Rewrite all the entries below, replacing every occurrence of "centimetres" with "centimeters" and keeping all other text unchanged. Omit the pictures from the output.

• EXERCISE INPUTS:
##########
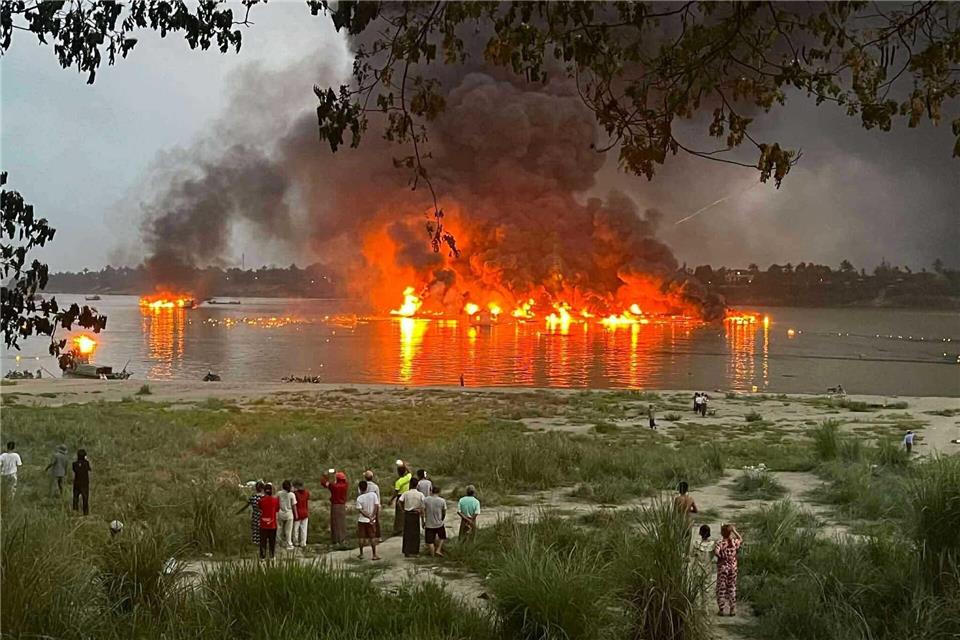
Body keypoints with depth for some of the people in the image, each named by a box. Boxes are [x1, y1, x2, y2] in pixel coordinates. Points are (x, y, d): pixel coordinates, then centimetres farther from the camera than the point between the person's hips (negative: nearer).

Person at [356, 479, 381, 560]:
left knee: (361, 537, 11)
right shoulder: (373, 494, -8)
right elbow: (376, 506, -10)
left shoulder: (359, 498, -11)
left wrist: (369, 517, -9)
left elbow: (360, 510, -12)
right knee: (372, 537, 7)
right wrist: (372, 517, -6)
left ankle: (361, 554, 17)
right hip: (372, 521, 1)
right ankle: (374, 555, 7)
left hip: (362, 520, -1)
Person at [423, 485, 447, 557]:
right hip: (439, 524, 0)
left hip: (429, 524, 0)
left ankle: (432, 554, 17)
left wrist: (423, 522, 8)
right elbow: (444, 513, 1)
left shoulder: (426, 499, -9)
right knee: (442, 537, 25)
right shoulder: (442, 501, -9)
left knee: (430, 541, 11)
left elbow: (423, 511, -4)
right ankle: (438, 550, 16)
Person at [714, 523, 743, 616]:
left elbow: (716, 551, -31)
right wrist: (735, 531, 16)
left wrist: (720, 557, -12)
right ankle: (732, 609, 14)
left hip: (723, 567, -4)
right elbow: (741, 539, 21)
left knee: (721, 588, 5)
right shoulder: (735, 542, -2)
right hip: (733, 567, 4)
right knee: (732, 588, 13)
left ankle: (721, 610, 5)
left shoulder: (721, 543, -15)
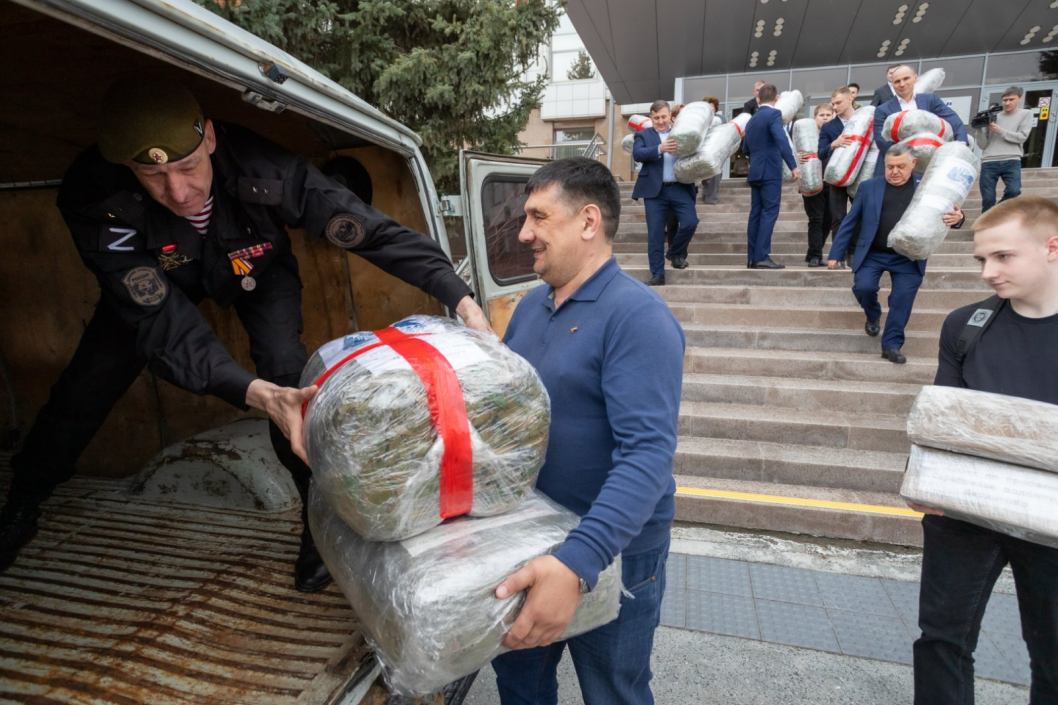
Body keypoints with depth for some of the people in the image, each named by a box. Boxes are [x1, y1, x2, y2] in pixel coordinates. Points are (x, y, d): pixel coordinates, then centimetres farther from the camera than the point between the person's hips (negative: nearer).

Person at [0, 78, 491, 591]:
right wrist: (254, 393, -57)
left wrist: (463, 301, -46)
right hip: (155, 279, 1)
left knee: (288, 376, -23)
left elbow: (376, 233, -38)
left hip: (257, 271, -1)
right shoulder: (94, 201, -37)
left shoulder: (266, 173, -39)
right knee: (86, 386, 3)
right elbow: (161, 321, -41)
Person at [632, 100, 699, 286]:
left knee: (690, 222, -12)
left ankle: (676, 252, 17)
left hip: (680, 188, 2)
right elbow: (637, 154, -11)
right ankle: (658, 274, 8)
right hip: (655, 190, -1)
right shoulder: (643, 134, 7)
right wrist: (660, 149, -25)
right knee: (655, 234, -1)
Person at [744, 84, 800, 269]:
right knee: (769, 213, -8)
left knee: (756, 213, 6)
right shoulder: (774, 114, -7)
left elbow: (745, 149, 19)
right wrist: (793, 165, -23)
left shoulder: (751, 120, 15)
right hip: (770, 171, -7)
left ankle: (752, 257, 6)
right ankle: (762, 257, -13)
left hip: (755, 172, 7)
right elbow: (781, 140, -20)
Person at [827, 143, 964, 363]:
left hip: (909, 258, 0)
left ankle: (892, 345, 9)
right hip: (872, 254, 0)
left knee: (903, 299, -5)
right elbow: (850, 222, 6)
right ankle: (873, 316, 16)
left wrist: (957, 217, -21)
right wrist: (836, 253, 2)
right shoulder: (869, 187, 4)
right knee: (863, 287, -18)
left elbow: (944, 214, 5)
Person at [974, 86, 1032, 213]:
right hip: (989, 162, 0)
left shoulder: (1026, 114, 15)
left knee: (1013, 191, -20)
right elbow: (983, 145, 10)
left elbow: (1022, 137, 2)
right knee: (987, 199, -5)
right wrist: (979, 130, -6)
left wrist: (1000, 131, -7)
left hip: (1012, 161, 0)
##########
• FINISHED EXERCISE:
Body keypoints with depth for some of the people in the image, each named by a box. Boxes are [x1, y1, x2, y2] in pixel coordinates. Points are (x, y, d): pixel coordinates, then centimeters farther from the camera than the point between the person's hips (negative: nearer).

Person at [356, 479, 381, 560]:
left knee: (361, 537, 11)
right shoulder: (373, 494, -8)
right elbow: (376, 506, -10)
left shoulder: (359, 498, -11)
left wrist: (369, 517, -9)
left elbow: (360, 510, -12)
right knee: (372, 537, 7)
right wrist: (372, 517, -6)
left ankle: (361, 554, 17)
right hip: (372, 521, 1)
right ankle: (374, 555, 7)
left hip: (362, 520, -1)
Person at [423, 485, 447, 557]:
right hip: (439, 524, 0)
left hip: (429, 524, 0)
left ankle: (432, 554, 17)
left wrist: (423, 522, 8)
right elbow: (444, 513, 1)
left shoulder: (426, 499, -9)
right knee: (442, 537, 25)
right shoulder: (442, 501, -9)
left knee: (430, 541, 11)
left elbow: (423, 511, -4)
right ankle: (438, 550, 16)
Person at [714, 523, 743, 616]:
left elbow: (716, 551, -31)
right wrist: (735, 531, 16)
left wrist: (720, 557, -12)
right ankle: (732, 609, 14)
left hip: (723, 567, -4)
right elbow: (741, 539, 21)
left knee: (721, 588, 5)
right shoulder: (735, 542, -2)
right hip: (733, 567, 4)
right knee: (732, 588, 13)
left ankle: (721, 610, 5)
left shoulder: (721, 543, -15)
Body keypoints with depth for some of the people in the image, each named by a box. Boxes are [x1, y1, x2, y2] in pixel coordinates. Points are (x, y, d): pixel coordinates, then centimeters farther from the camera than the point between the person's hips (negative: nearer).

Person at [0, 78, 491, 591]:
right wrist: (254, 393, -57)
left wrist: (463, 301, -46)
right hip: (155, 279, 1)
left knee: (288, 376, -23)
left elbow: (376, 233, -38)
left hip: (257, 271, -1)
right shoulder: (94, 201, -37)
left shoulder: (266, 173, -39)
right knee: (86, 386, 3)
right elbow: (161, 321, -41)
Person at [632, 100, 699, 286]:
left knee: (690, 222, -12)
left ankle: (676, 252, 17)
left hip: (680, 188, 2)
right elbow: (637, 154, -11)
right ankle: (658, 274, 8)
right hip: (655, 190, -1)
right shoulder: (643, 134, 7)
right wrist: (660, 149, -25)
right knee: (655, 234, -1)
Person at [744, 84, 800, 269]:
right knee: (769, 213, -8)
left knee: (756, 213, 6)
right shoulder: (774, 114, -7)
left elbow: (745, 149, 19)
right wrist: (793, 165, -23)
left shoulder: (751, 120, 15)
right hip: (770, 171, -7)
left ankle: (752, 257, 6)
right ankle: (762, 257, -13)
left hip: (755, 172, 7)
right elbow: (781, 140, -20)
Person at [827, 143, 964, 363]:
left hip: (909, 258, 0)
left ankle: (892, 345, 9)
right hip: (872, 254, 0)
left knee: (903, 299, -5)
right elbow: (850, 222, 6)
right ankle: (873, 316, 16)
left wrist: (957, 217, -21)
right wrist: (836, 253, 2)
right shoulder: (869, 187, 4)
right knee: (863, 287, -18)
left elbow: (944, 214, 5)
Person at [974, 86, 1032, 213]:
right hip: (989, 162, 0)
left shoulder: (1026, 114, 15)
left knee: (1013, 191, -20)
right elbow: (983, 145, 10)
left elbow: (1022, 137, 2)
right knee: (987, 199, -5)
right wrist: (979, 130, -6)
left wrist: (1000, 131, -7)
left hip: (1012, 161, 0)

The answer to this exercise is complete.